John MacDonald (1860-1947) was a Free Church of Scotland Minister who served as Moderator of the General Assembly in 1915.

==Life==
He was born in Applecross in 1860, the son of John MacDonald, a seaman, and his wife Mary. He studied at Glasgow University then at the Free Church Training College in Glasgow. He was ordained as a minister of the Free Church of Scotland at Acharacle in 1891. in 1895 he was translated to Raasay. In the Union of 1900 he remained in the Free Church. He transferred to Rosskeen in April 1908 and remained there for the rest of his life.

In 1915 he succeeded the Rev Finlay MacRae as Moderator of the General Assembly.

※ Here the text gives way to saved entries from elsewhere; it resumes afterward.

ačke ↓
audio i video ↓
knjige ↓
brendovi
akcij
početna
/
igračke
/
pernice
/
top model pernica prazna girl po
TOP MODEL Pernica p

He died on 22 April 1947 and is buried in Rosskeen Burial Ground.

==Family==

In September 1891, in Perth, he married Jane ("Jeannie") MacGregor (1871-1939) from Fortingall. They had several children:

- John Norman MacDonald (1895-1984) died in Camden.
- Archibald MacDonald (1897-1911) died in his teens.
- Alexander (Alastair) Roderick MacDonald (1899-1940)
- Mary Jeanie MacDonald (1902-1921) died in her teens
- Catherine MacDonald (b.1904)
- Susan Isabella MacDonald (1906-1995) married Rev Donald Mackay.